Tidier isn't always better - we also need to protect our biodiversity
Thanks very much to a gardener named Paul who sent me a very engaging letter last week, asking me to issue a reminder of a timely matter.
Before I get to the letter, I want to remark on how beautiful our countryside looks at the moment, with everything bursting into life.
Shiny new calves basking in the fields, nest-building birds in full voice, and the unfurling new leaves on the trees are beacons of hope in these uncertain times.
In our towns and villages, too, there are signs of Tidy Towns committees being busy, with the disappearance of litter, the appearance of freshly painted flower pots and general sprucing-up.
This is where Paul's letter comes in.
"Three years ago while driving the back road into a local town, the verge caught my attention," he writes.
"It was full of wildflowers and buzzing with pollinators, heavenly sight. I was going to photograph it and record the species of wildflowers in it, to try to replicate it.
"I did return a few days later, Jesus wept and so did I. As a Cavan man born and bred, I don't often succumb to such emotion.
"Ann, they tidied it all up, all those unsightly weeds. It looked like a silverback that had his arse shaved by a blind man."
I couldn't help laughing at Paul's words but he's describing an issue which also incenses me: sometimes, as soon as things are flourishing, they are knocked on the head, with a quick visit from a lawnmower, strimmer or shot of weed killer.
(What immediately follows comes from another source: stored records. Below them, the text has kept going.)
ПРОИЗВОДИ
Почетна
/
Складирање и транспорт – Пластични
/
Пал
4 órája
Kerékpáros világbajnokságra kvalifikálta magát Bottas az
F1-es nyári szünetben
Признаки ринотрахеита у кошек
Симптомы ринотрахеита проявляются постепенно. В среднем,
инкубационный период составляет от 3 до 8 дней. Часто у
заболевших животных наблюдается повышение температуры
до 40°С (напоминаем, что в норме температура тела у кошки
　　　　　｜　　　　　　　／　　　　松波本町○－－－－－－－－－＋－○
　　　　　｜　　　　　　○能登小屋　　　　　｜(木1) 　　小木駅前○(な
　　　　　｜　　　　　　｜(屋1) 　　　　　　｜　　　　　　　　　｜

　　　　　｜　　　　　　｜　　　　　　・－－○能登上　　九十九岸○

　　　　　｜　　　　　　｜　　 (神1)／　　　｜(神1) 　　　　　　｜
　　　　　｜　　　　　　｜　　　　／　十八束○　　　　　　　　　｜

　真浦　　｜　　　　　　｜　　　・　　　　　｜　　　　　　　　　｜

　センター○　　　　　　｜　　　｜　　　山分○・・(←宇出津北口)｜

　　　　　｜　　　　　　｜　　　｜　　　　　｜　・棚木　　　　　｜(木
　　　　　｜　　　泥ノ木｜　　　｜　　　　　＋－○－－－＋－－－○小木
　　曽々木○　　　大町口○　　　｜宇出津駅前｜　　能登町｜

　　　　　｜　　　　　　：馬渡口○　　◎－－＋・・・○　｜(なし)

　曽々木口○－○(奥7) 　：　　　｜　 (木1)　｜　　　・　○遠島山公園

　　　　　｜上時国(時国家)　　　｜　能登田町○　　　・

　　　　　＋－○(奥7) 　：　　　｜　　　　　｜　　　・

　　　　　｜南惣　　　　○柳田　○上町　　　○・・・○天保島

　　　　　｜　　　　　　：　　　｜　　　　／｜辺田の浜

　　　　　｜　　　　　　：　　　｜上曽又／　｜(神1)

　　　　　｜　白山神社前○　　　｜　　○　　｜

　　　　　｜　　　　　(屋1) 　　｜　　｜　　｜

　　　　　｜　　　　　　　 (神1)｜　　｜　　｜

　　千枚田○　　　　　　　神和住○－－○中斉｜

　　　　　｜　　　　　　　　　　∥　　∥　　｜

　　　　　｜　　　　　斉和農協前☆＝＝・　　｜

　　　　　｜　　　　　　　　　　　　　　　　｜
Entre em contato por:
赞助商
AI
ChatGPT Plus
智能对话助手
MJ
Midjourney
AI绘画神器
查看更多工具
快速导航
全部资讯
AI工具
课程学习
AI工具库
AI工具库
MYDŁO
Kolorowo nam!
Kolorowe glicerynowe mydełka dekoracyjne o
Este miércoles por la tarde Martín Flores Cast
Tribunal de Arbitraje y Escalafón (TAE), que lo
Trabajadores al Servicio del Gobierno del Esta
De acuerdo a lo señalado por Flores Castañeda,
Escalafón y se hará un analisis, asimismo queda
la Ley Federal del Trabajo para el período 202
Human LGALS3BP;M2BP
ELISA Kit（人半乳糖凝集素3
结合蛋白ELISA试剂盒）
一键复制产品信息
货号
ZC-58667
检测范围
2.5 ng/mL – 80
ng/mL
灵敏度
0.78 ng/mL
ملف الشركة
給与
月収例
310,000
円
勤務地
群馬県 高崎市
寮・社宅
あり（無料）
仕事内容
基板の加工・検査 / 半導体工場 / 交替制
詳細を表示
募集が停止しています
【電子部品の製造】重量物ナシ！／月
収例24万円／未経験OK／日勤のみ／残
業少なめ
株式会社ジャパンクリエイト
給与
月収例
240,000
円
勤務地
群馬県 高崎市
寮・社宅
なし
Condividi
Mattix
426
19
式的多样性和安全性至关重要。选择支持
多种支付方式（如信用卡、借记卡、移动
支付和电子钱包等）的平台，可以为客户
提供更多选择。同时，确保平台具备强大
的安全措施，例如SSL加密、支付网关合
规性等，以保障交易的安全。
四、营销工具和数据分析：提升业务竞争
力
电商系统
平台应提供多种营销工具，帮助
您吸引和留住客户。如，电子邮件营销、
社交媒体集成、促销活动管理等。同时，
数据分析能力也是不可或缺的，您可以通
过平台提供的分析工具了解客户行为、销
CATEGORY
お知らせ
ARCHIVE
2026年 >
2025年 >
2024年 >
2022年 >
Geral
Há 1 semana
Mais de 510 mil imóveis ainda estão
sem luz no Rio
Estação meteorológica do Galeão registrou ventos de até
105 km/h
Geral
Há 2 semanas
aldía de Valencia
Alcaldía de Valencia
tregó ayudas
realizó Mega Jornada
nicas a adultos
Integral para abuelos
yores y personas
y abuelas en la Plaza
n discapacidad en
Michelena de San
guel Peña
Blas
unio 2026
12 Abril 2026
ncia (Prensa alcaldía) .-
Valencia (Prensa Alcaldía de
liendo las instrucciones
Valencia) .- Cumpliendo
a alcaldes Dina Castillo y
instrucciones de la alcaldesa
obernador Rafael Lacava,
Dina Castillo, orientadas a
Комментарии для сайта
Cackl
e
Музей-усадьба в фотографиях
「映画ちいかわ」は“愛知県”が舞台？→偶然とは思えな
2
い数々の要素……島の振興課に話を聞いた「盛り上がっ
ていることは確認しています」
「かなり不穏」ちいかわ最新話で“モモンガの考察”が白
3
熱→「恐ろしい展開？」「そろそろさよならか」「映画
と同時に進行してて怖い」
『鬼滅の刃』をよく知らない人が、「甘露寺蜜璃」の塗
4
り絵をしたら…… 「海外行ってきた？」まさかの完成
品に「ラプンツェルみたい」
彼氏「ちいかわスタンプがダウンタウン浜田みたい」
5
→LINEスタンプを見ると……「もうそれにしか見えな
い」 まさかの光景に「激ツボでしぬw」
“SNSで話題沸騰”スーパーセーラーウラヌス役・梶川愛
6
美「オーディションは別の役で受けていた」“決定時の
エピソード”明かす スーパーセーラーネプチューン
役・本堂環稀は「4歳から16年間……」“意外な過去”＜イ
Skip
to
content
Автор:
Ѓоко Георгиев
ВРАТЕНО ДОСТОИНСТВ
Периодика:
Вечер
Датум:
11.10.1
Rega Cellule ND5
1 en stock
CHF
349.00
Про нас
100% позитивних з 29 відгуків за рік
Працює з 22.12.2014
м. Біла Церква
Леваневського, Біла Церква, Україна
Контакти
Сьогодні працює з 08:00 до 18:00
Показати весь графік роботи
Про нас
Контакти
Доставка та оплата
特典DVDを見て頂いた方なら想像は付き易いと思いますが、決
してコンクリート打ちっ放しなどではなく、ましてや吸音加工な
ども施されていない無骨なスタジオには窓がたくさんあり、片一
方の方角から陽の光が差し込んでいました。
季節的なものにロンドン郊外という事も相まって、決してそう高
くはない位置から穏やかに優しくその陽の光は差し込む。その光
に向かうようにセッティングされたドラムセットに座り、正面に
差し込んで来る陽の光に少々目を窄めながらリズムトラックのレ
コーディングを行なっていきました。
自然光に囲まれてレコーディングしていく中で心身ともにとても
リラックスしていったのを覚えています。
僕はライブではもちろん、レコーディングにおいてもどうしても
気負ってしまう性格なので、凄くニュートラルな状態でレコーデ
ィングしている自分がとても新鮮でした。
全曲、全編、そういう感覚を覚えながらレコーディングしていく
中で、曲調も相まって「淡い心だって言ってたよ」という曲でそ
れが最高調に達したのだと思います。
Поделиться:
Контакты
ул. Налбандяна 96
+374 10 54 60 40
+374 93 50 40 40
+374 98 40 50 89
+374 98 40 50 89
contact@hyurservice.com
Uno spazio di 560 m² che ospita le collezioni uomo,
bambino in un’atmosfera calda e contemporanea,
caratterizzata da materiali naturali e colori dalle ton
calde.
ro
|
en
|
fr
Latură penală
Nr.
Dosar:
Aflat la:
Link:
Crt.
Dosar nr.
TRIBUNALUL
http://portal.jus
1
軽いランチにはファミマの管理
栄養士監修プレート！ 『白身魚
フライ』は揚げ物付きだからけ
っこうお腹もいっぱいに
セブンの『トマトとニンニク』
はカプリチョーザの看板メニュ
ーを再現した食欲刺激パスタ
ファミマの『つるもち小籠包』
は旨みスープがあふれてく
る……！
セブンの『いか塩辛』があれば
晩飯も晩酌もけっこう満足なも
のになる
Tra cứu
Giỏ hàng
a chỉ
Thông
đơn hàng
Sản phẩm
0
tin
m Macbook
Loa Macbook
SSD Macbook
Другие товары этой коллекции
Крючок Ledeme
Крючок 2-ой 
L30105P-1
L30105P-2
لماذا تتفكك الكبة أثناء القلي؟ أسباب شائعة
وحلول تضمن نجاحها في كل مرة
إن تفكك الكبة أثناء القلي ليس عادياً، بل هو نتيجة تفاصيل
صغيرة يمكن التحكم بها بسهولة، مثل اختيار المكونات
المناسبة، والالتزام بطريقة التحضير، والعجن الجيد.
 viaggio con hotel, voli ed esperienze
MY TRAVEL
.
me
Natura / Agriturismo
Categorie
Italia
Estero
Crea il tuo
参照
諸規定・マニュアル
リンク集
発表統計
As Paul puts it so well: "A monoculture desert looks tidy but it is dead. Those weeds that they are tidying up are full of life, colour and energy."
So, in a direct call to Tidy Town groups, local authorities and those managing public - or indeed private - green areas, please consider before you cut or spray: what is it achieving, is there an alternative?
Though I also want to point out that this is now happening less, obviously due the Tidy Towns Competition, which I'd like to commend for its leadership on environment care.
The Tidy Towns special awards include the Local Authority Pollinator Award, with a prize-fund of €9,000, aimed at encouraging Tidy Towns groups to implement pollinator-friendly actions.
The aim of the award is to reverse the drop in our numbers of bees, which are crucial for plant pollination, by encouraging Tidy Towns groups to take on various measures.
These include leaving wildflowers to grow alongside roadsides, reducing the use of pesticides and using more pollinator-friendly planting in parks and gardens.
What's interesting is that there is a particular emphasis on a 'whole town' approach, as this is better for pollinating insects and will have greater long-term impacts for biodiversity.
It is also worth watching a short video on TidyTowns.ie featuring the Tidy Towns group in Geashill, Co Offaly, regional winner of a pollinator award last year.
Pat Foley, vice-chairman of the local group, says that there was a, "bit of bemusement" in 2015 when they first left the green margins unmown (except for a strip alongside the road for walking), the fear being that it would be "unsightly and lose us marks".
But that attitude quickly changed and, now, "everything we do is through the prism of biodiversity and pollinators".
The shift in emphasis suggests that window boxes and their mainly brightly-coloured annuals may be on their way out in the Tidy Towns.
Not only are they unattractive to wildlife, but they also require a lot of water, which as last summer showed, is an increasingly precious resource.